(Stored data)
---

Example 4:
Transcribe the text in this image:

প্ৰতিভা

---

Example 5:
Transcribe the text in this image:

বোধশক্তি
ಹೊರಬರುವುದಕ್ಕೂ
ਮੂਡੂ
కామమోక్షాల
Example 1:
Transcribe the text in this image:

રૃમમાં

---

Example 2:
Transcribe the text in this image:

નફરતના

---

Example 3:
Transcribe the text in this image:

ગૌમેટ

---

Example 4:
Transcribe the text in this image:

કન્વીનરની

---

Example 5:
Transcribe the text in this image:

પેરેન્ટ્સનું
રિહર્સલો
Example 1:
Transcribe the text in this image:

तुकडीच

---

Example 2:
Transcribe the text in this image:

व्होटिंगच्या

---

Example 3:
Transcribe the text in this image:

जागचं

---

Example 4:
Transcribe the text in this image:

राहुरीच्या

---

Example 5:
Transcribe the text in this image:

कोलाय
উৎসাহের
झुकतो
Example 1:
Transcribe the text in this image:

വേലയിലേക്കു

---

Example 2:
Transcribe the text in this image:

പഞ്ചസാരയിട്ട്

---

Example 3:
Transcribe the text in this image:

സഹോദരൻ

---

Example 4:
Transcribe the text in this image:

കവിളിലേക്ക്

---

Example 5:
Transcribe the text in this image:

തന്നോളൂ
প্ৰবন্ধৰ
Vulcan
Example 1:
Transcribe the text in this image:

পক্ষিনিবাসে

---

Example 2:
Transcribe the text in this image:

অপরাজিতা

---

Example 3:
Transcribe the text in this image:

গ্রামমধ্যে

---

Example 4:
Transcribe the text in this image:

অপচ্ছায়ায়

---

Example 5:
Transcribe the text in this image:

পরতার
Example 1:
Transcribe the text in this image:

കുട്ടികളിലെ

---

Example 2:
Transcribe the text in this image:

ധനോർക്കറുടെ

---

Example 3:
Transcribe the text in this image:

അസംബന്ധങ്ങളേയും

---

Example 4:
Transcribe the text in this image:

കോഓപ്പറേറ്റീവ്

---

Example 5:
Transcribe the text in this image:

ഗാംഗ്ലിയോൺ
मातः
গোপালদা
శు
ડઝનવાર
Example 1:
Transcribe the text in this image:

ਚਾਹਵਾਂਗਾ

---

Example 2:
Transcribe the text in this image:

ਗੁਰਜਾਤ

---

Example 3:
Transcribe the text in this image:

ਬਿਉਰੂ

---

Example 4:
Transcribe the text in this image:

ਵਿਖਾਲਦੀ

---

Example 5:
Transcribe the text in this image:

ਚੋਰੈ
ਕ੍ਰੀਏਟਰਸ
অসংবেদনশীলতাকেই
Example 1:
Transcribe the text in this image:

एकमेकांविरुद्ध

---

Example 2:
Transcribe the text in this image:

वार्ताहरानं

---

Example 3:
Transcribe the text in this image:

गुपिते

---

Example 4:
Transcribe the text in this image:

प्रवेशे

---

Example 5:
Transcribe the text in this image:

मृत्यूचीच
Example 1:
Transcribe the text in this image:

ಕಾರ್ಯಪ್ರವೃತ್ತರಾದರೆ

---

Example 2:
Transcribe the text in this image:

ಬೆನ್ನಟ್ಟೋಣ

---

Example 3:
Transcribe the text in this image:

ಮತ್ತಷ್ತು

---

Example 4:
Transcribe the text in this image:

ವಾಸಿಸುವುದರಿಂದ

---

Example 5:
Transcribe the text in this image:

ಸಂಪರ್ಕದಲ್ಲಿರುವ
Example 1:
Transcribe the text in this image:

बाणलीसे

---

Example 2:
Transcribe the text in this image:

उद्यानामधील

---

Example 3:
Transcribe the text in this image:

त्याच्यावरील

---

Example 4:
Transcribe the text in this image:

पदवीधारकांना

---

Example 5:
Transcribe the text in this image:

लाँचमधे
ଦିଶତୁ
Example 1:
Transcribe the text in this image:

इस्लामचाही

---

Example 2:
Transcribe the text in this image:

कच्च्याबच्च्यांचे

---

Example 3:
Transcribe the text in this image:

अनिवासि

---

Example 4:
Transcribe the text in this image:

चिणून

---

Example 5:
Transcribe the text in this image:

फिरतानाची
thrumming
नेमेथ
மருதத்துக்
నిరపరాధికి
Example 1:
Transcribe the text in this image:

• _Required action_: Restate every record word for word.

• _Exercise answer_:
---

Example 4:
Transcribe the text in this image:

প্ৰতিভা

---

Example 5:
Transcribe the text in this image:

বোধশক্তি
ಹೊರಬರುವುದಕ್ಕೂ
ਮੂਡੂ
కామమోక్షాల
Example 1:
Transcribe the text in this image:

રૃમમાં

---

Example 2:
Transcribe the text in this image:

નફરતના

---

Example 3:
Transcribe the text in this image:

ગૌમેટ

---

Example 4:
Transcribe the text in this image:

કન્વીનરની

---

Example 5:
Transcribe the text in this image:

પેરેન્ટ્સનું
રિહર્સલો
Example 1:
Transcribe the text in this image:

तुकडीच

---

Example 2:
Transcribe the text in this image:

व्होटिंगच्या

---

Example 3:
Transcribe the text in this image:

जागचं

---

Example 4:
Transcribe the text in this image:

राहुरीच्या

---

Example 5:
Transcribe the text in this image:

कोलाय
উৎসাহের
झुकतो
Example 1:
Transcribe the text in this image:

വേലയിലേക്കു

---

Example 2:
Transcribe the text in this image:

പഞ്ചസാരയിട്ട്

---

Example 3:
Transcribe the text in this image:

സഹോദരൻ

---

Example 4:
Transcribe the text in this image:

കവിളിലേക്ക്

---

Example 5:
Transcribe the text in this image:

തന്നോളൂ
প্ৰবন্ধৰ
Vulcan
Example 1:
Transcribe the text in this image:

পক্ষিনিবাসে

---

Example 2:
Transcribe the text in this image:

অপরাজিতা

---

Example 3:
Transcribe the text in this image:

গ্রামমধ্যে

---

Example 4:
Transcribe the text in this image:

অপচ্ছায়ায়

---

Example 5:
Transcribe the text in this image:

পরতার
Example 1:
Transcribe the text in this image:

കുട്ടികളിലെ

---

Example 2:
Transcribe the text in this image:

ധനോർക്കറുടെ

---

Example 3:
Transcribe the text in this image:

അസംബന്ധങ്ങളേയും

---

Example 4:
Transcribe the text in this image:

കോഓപ്പറേറ്റീവ്

---

Example 5:
Transcribe the text in this image:

ഗാംഗ്ലിയോൺ
मातः
গোপালদা
శు
ડઝનવાર
Example 1:
Transcribe the text in this image:

ਚਾਹਵਾਂਗਾ

---

Example 2:
Transcribe the text in this image:

ਗੁਰਜਾਤ

---

Example 3:
Transcribe the text in this image:

ਬਿਉਰੂ

---

Example 4:
Transcribe the text in this image:

ਵਿਖਾਲਦੀ

---

Example 5:
Transcribe the text in this image:

ਚੋਰੈ
ਕ੍ਰੀਏਟਰਸ
অসংবেদনশীলতাকেই
Example 1:
Transcribe the text in this image:

एकमेकांविरुद्ध

---

Example 2:
Transcribe the text in this image:

वार्ताहरानं

---

Example 3:
Transcribe the text in this image:

गुपिते

---

Example 4:
Transcribe the text in this image:

प्रवेशे

---

Example 5:
Transcribe the text in this image:

मृत्यूचीच
Example 1:
Transcribe the text in this image:

ಕಾರ್ಯಪ್ರವೃತ್ತರಾದರೆ

---

Example 2:
Transcribe the text in this image:

ಬೆನ್ನಟ್ಟೋಣ

---

Example 3:
Transcribe the text in this image:

ಮತ್ತಷ್ತು

---

Example 4:
Transcribe the text in this image:

ವಾಸಿಸುವುದರಿಂದ

---

Example 5:
Transcribe the text in this image:

ಸಂಪರ್ಕದಲ್ಲಿರುವ
Example 1:
Transcribe the text in this image:

बाणलीसे

---

Example 2:
Transcribe the text in this image:

उद्यानामधील

---

Example 3:
Transcribe the text in this image:

त्याच्यावरील

---

Example 4:
Transcribe the text in this image:

पदवीधारकांना

---

Example 5:
Transcribe the text in this image:

लाँचमधे
ଦିଶତୁ
Example 1:
Transcribe the text in this image:

इस्लामचाही

---

Example 2:
Transcribe the text in this image:

कच्च्याबच्च्यांचे

---

Example 3:
Transcribe the text in this image:

अनिवासि

---

Example 4:
Transcribe the text in this image:

चिणून

---

Example 5:
Transcribe the text in this image:

फिरतानाची
thrumming
नेमेथ
மருதத்துக்
నిరపరాధికి
Example 1:
Transcribe the text in this image:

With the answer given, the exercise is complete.